> **TASK TO CARRY OUT**
Gather every line in the entries below that contains the word "cookies", and copy each one out. Treat uppercase and lowercase as different.

Page-level text extractions:
__________________________________________________

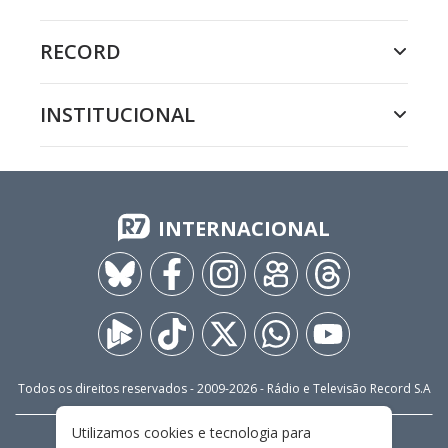
RECORD
INSTITUCIONAL
INTERNACIONAL
Todos os direitos reservados - 2009-
2026
- Rádio e Televisão Record S.A
Utilizamos cookies e tecnologia para
CARREIRA
FALE CONOSCO
PRIVACIDADE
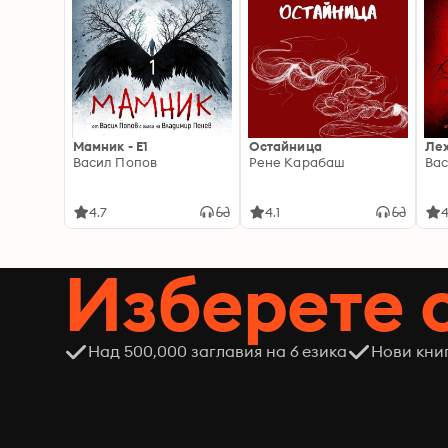
Мамник - E1
Остайница
Ле
Васил Попов
Рене Карабаш
Вас
4.7
4.1
4
Изберете 
Над 500,000 заглавия на 6 езика
Нови кни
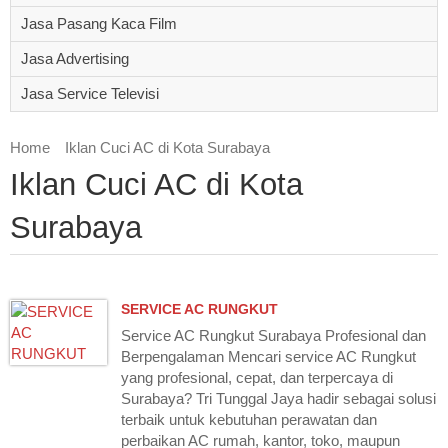
Jasa Pasang Kaca Film
Jasa Advertising
Jasa Service Televisi
Home
Iklan Cuci AC di Kota Surabaya
Iklan Cuci AC di Kota
Surabaya
SERVICE AC RUNGKUT
Service AC Rungkut Surabaya Profesional dan
Berpengalaman Mencari service AC Rungkut
yang profesional, cepat, dan terpercaya di
Surabaya? Tri Tunggal Jaya hadir sebagai solusi
terbaik untuk kebutuhan perawatan dan
perbaikan AC rumah, kantor, toko, maupun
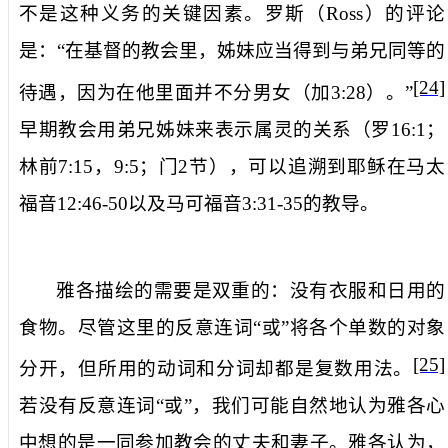
不是这种义务的关键因素。罗斯（
Ross
）的评论
是：“在基督的教会里，姊妹应当得到与弟兄同等的
[24]
待遇，因为在他里面并不分男女（加
3:28
）。”
早期教会用弟兄姊妹来表示属灵的关系（罗
16:1
；
林前
7:15
，
9:5
；门
2
节），可以追溯到耶稣在马太
福音
12:46-50
以及马可福音
3:31-35
的教导。
雅各描绘的需要是双重的：
没有衣服和日用的
食物
。尽管这里的反意连词“或”将各个单数的对象
[25]
分开，但所用的动词和分词却都是复数用法。
若没有反意连词“或”，我们可能自然地认为雅各心
中想的是一同参加教会的丈夫和妻子。雅各认为，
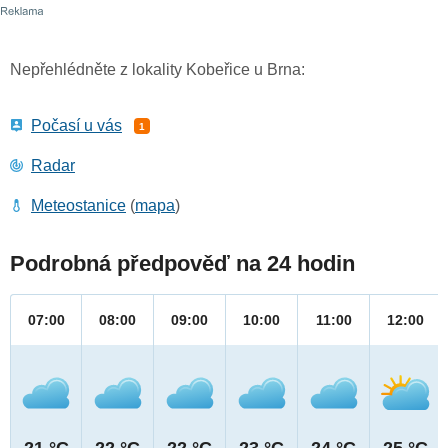
Nepřehlédněte z lokality Kobeřice u Brna:
Počasí u vás
1
Radar
Meteostanice
(
mapa
)
Podrobná předpověď na 24 hodin
07:00
08:00
09:00
10:00
11:00
12:00
21 °C
22 °C
22 °C
23 °C
24 °C
25 °C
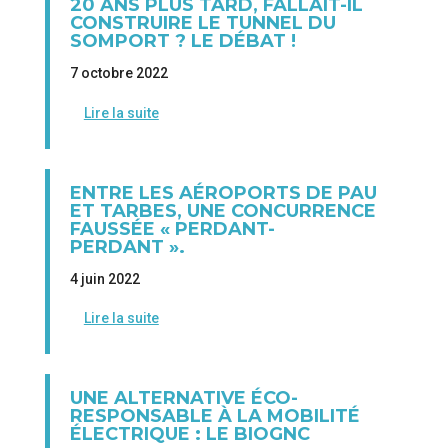
20 ANS PLUS TARD, FALLAIT-IL
CONSTRUIRE LE TUNNEL DU
SOMPORT ? LE DÉBAT !
7 octobre 2022
Lire la suite
ENTRE LES AÉROPORTS DE PAU
ET TARBES, UNE CONCURRENCE
FAUSSÉE « PERDANT-
PERDANT ».
4 juin 2022
Lire la suite
UNE ALTERNATIVE ÉCO-
RESPONSABLE À LA MOBILITÉ
ÉLECTRIQUE : LE BIOGNC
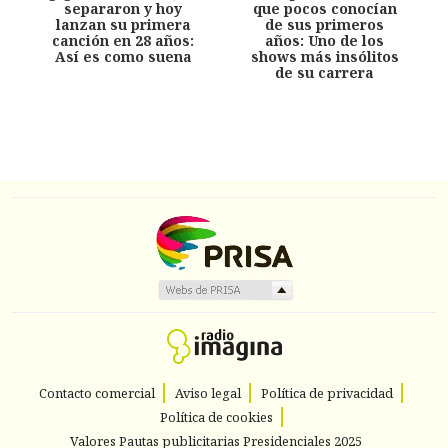
separaron y hoy
que pocos conocían
lanzan su primera
de sus primeros
canción en 28 años:
años: Uno de los
Así es como suena
shows más insólitos
de su carrera
Contacto comercial
Aviso legal
Política de privacidad
Política de cookies
Valores Pautas publicitarias Presidenciales 2025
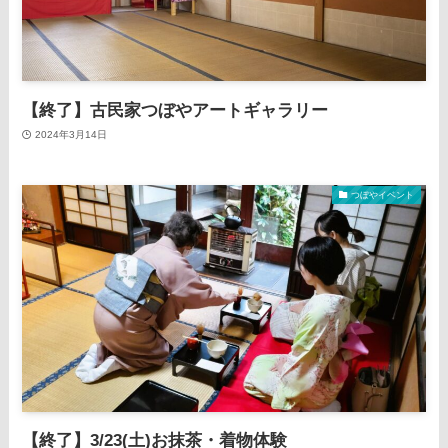
【終了】古民家つぼやアートギャラリー
2024年3月14日
つぼやイベント
【終了】3/23(土)お抹茶・着物体験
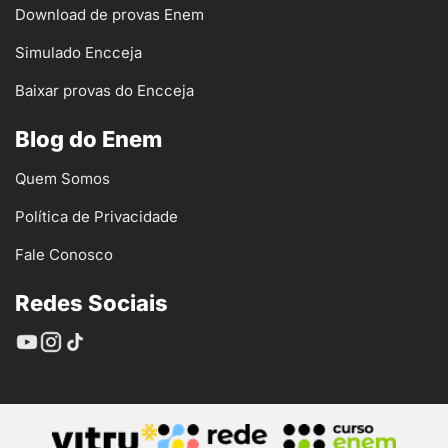
Download de provas Enem
Simulado Encceja
Baixar provas do Encceja
Blog do Enem
Quem Somos
Política de Privacidade
Fale Conosco
Redes Sociais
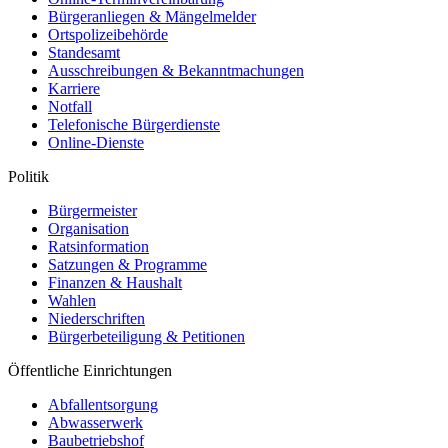
Bürgeranliegen & Mängelmelder
Ortspolizeibehörde
Standesamt
Ausschreibungen & Bekanntmachungen
Karriere
Notfall
Telefonische Bürgerdienste
Online-Dienste
Politik
Bürgermeister
Organisation
Ratsinformation
Satzungen & Programme
Finanzen & Haushalt
Wahlen
Niederschriften
Bürgerbeteiligung & Petitionen
Öffentliche Einrichtungen
Abfallentsorgung
Abwasserwerk
Baubetriebshof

__________________________________________________

> **RESULT FOR THIS TASK**
Utilizamos cookies e tecnologia para
Política de cookies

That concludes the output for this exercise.